Other costs creep in when simplicity is lost. With a hardware solution, either the appliance is working, or it is not. However, with software, tracking down problems is much more time consuming. The software vendor blames the hardware vendor (or the customer!). The hardware vendor blames the operating system. The OS vendor blames the external storage manufacturer, and so on. The customer is stuck in the middle, playing traffic cop trying to determine the root of the problem. With a search appliance, it is obvious where the problem is, and much simpler to resolve. At least in the case of MaxxCAT™, hardware problems can be solved with a single phone call to one vendor, and possibly the replacement of faulty hardware.
An argument that has been constructed in favor of software is that the development of specialized hardware can not keep pace with the development of software. Anyone familiar with Moore’s Law, knows that new hardware cycles quickly . At any given time, software can cycle ahead. It is but a small matter, the argument goes, for software to take advantage of any new developments in general purpose hardware simply by upgrading the underlying hardware. The software-only solution can benefit from the upgrades to hardware, if the installed software resides on an upgradable machine assuming the hardware upgrades are not cost-prohibitive. Also contributing to this reasoning is that the speed of general purpose hardware increases much faster than the speed of specialized hardware because the cost and pace of development of general purpose hardware is spread across a much wider installed base. As such, it is only a matter of time for tomorrow’s general purpose laptop to be faster than today’s special purpose super computer. This is something that Maxxcat uses to it’s advantage.

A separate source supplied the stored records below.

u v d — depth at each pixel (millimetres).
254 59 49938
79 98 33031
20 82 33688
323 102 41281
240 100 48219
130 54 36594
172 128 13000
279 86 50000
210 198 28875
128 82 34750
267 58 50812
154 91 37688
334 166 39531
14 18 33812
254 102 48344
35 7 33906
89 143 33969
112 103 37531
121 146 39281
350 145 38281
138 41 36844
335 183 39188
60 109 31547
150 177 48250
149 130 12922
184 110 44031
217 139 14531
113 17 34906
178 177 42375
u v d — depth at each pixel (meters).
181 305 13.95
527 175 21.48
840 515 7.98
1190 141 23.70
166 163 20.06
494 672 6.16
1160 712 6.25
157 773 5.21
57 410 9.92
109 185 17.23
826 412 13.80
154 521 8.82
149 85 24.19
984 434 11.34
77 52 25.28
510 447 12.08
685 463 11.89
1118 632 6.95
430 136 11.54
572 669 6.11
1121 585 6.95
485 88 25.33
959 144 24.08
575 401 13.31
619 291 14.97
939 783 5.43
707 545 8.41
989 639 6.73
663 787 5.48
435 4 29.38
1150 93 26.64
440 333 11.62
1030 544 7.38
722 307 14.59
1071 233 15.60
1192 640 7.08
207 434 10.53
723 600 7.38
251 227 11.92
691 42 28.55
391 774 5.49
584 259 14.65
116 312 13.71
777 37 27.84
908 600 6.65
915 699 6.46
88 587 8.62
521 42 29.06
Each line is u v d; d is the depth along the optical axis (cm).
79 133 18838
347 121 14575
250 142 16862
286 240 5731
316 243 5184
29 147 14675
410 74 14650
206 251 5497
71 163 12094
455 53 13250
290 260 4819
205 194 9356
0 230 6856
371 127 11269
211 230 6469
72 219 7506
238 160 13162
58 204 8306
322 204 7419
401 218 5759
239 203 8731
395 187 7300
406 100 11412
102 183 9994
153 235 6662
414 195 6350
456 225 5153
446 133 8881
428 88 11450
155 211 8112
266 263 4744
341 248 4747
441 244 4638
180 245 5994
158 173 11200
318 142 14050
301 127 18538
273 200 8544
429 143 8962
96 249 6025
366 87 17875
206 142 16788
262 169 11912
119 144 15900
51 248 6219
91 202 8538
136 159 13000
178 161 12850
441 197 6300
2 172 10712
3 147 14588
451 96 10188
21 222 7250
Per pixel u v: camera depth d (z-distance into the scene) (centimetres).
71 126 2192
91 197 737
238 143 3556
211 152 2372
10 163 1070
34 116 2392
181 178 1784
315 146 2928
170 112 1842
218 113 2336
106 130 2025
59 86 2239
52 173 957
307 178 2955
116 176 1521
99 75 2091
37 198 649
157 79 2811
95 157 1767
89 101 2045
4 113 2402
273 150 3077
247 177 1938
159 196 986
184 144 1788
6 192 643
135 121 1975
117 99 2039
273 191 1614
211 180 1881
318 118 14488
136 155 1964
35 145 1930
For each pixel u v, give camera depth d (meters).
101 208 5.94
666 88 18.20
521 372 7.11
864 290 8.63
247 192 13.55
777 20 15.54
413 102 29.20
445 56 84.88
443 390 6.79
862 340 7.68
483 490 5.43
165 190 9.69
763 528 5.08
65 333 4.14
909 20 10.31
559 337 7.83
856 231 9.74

By simply building its hardware platform from generally available commodity hardware, as opposed to specialized board or circuit designs. MaxxCAT™ has taken advantage of performance gains. By designing units from commodity hardware, Moore’s Law works in favor of hardware solutions, not against it. Just as software can become faster by virtue of the performance gains in the underlying general purpose hardware, so can hardware appliances. In either case, the hardware must be upgraded to take advantage of newer technology, however, the upgrade path on a hardware-only solution is much simpler. Just upgrade the hardware (plug it in, hook it to the network.) With software though, the underlying general purpose hardware, operating system, network must be installed, and then the software must be loaded, and perhaps reconfigured to take advantage of new capabilities in the underlying platform.
In conclusion, we hope that this paper has presented some of the distinctions between hardware-based solutions and software-based solutions, and will help to persuade those who are not yet convinced to further explore the performance, simplicity and scalability aspects of specialized hardware solutions.